If this looks familiar, it’s because it is almost identical in every way to a Banana Bread For Dory (q.v.) but it uses dates instead of bananas.

I wanted to try this out because my friend Becky B brought over a sticky date cake the other day and it reminded me of the packet of dates in the larder I had been meaning to use to make a sticky toffee pudding, but have never quite found the excuse for.

It’s also because I do LOVE that banana bread recipe but quite often don’t find I have quite the right number of overripe bananas to justify it. So I wondered if it was possible with dates. And it is! It is still a sort of date bread, rather than a cake, because it’s not especially sweet, which I think is a good thing. You could definitely spread this with butter, for example. Like all cakey/breads that are not a sponge, this keeps very well in tupperware for a few days.

Becky B did a terribly clever thing with HER date cake, which was to soak it, in the manner of a lemon drizzle cake, with a caramel sauce that she bought from Waitrose – it was Bonne Maman, she said: “Confiture de Caramel”. She thinned it with some hot water, pricked the cake all over with a skewer and then went MAD with the sauce. It was really, really fab. My mother always says that things that other people have made for you are always more delicious than something you have made yourself, but still – Becky B is a terrific cook.

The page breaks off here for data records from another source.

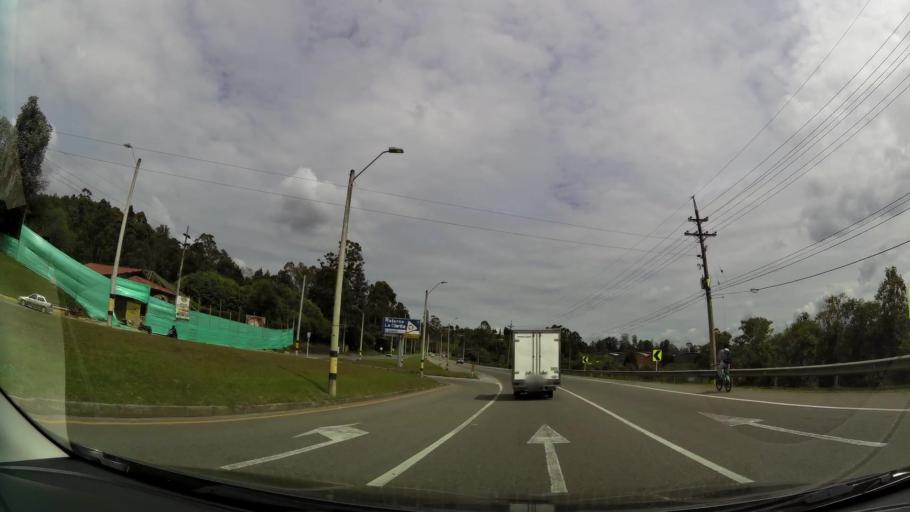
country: CO
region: Antioquia
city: Guarne
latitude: 6.2440
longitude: -75.4212
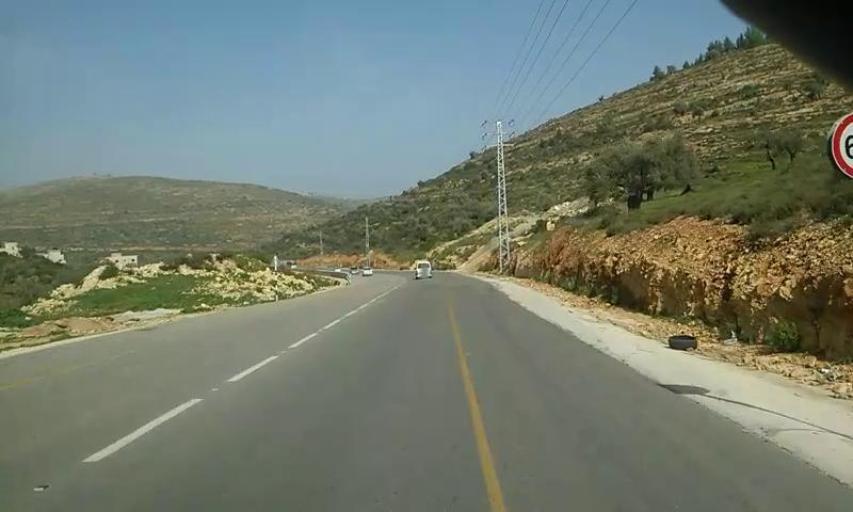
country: PS
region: West Bank
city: Dura al Qar`
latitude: 31.9835
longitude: 35.2329
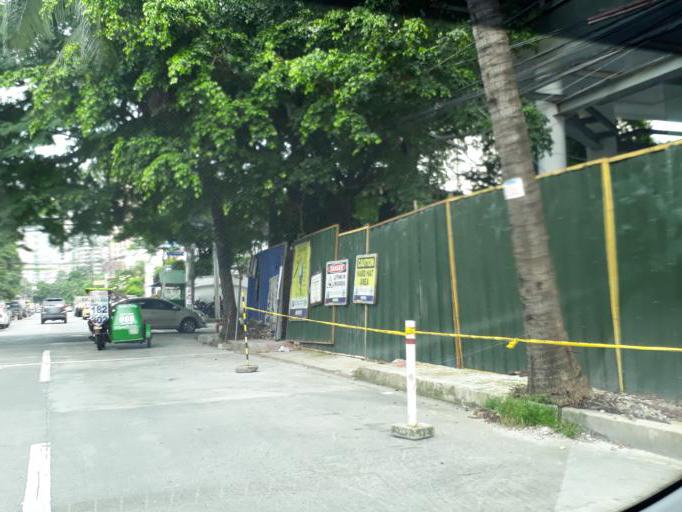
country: PH
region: Calabarzon
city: Del Monte
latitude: 14.6343
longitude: 121.0335
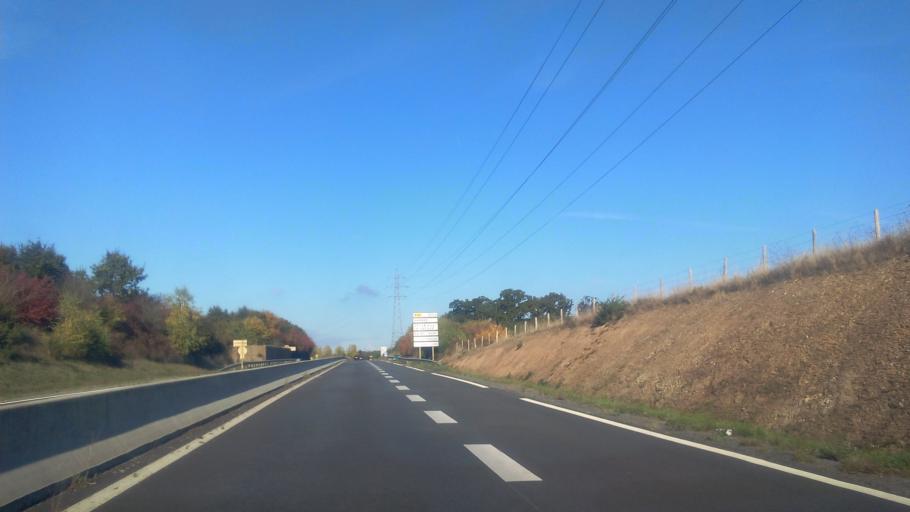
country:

You can also make your own caramel sauce if you are that sort of person – there is a recipe somewhere on here, have a rummage.

So here we go

Date bread

150 veg oil
200g dark brown sugar
1 tsp vanilla extract
2 eggs
250g dates
75g natural yoghurt
1 tsp bicarb of soda
1 tsp baking powder
1/4 tsp salt
225g wholemeal spelt flour (get it from Waitrose)
2 tbs caster sugar or cane sugar

1 Pre-heat your oven to 170C and butter a 2lb loaf tin and line it (YES you must do this, don’t be lazy) and line a baking sheet, too.

1 In a bowl whisk together the oil, sugar, vanilla and eggs

2 Chop up the dates roughly then put them in a bowl and pour over boiling water to just cover them. Leave them to soak for 20 mins then drain them and sort of gently mash them through the sieve to get out most of the water.

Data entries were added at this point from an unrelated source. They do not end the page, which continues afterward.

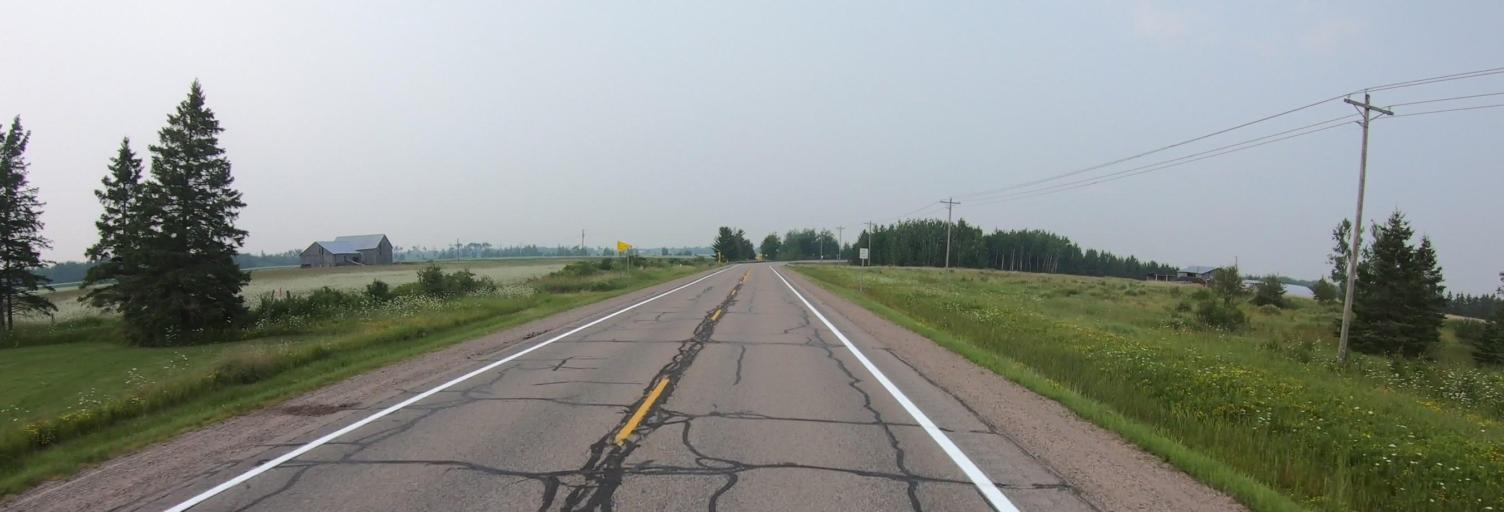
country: US
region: Michigan
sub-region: Chippewa County
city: Sault Ste. Marie
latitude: 46.3645
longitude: -84.3640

3 Add the youghurt to the dates and mix together. Sprinkle over the bicarb of soda, baking powder, and salt and stir again.

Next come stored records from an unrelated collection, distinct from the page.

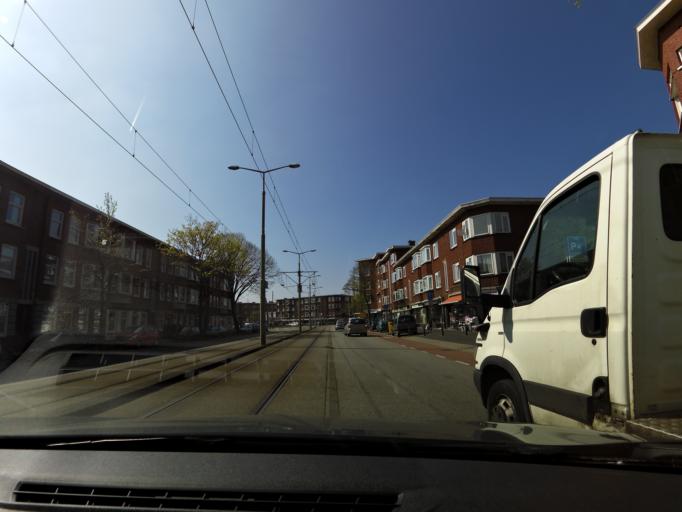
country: NL
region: South Holland
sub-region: Gemeente Rijswijk
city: Rijswijk
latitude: 52.0605
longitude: 4.3297
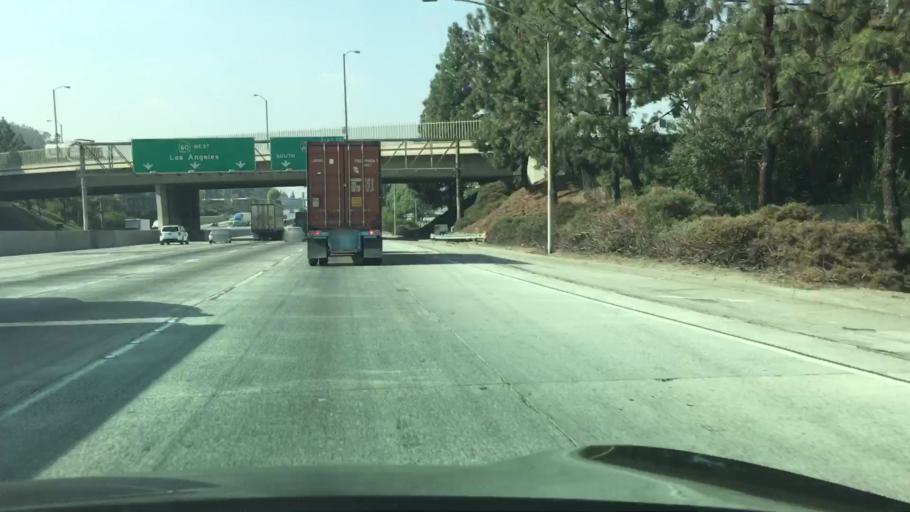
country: US
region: California
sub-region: Los Angeles County
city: Avocado Heights
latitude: 34.0267
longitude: -118.0078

4 Mix the date mixture and the sugar/egg mixture together. Then sprinkle over the flour and stir until things are only just combined. Over-mixing is disastrous here so stop as soon as you can’t see any more flour. Spoon the batter into your smugly-lined tin.

5 Sprinkle some sugar – caster, cane or granulated -down the spine of the loaf and then put in the oven.

7 Bake for 45-50 mins.

HOW is Kitty, people say to me. How is she, how is she? I don’t talk about her that much any more because she is just off my hands. She turns two in February but she has been off since she turned 18 months old and could walk, talk, ask for things, watch tv, sit and draw or look at her books, play imaginary games with her stuffed animals, scoot around the kitchen on her little trike and so on. She is an actual person these days and it’s such a relief, I can’t tell you.

When I look back on some of the darker things I wrote when she was small I feel awful, so guilty. But it must have been bad for me to write those things, it must have been like that. She’s now this little chattering pixie, everyone wants a piece of her, everyone wants a smile and to hear her squeak “I’m knackered!” – her first party trick.

I used to dread her waking up in the night – the thought of it made me feel actually sick with anxiety. Now sometimes I wake in the night and hope that she might wake, too and need me. But she never does.

Here is a picture of Kitty with her bunny, her hair a bit wild from her nap. Note how she is gripping the bunny quite hard round the neck – I think she is trying to get him to tell her where the chocolate is. I can get pictures printed on t-shirts, mugs, bags and mousemats for a small fee if anyone is interested?

Though I can see the benefits of babies, I suppose. They are not constantly after your iPad and whatever it is that you are eating. And they don’t have a massive fucking tantrum when you try to stop them from doing incredibly dangerous things.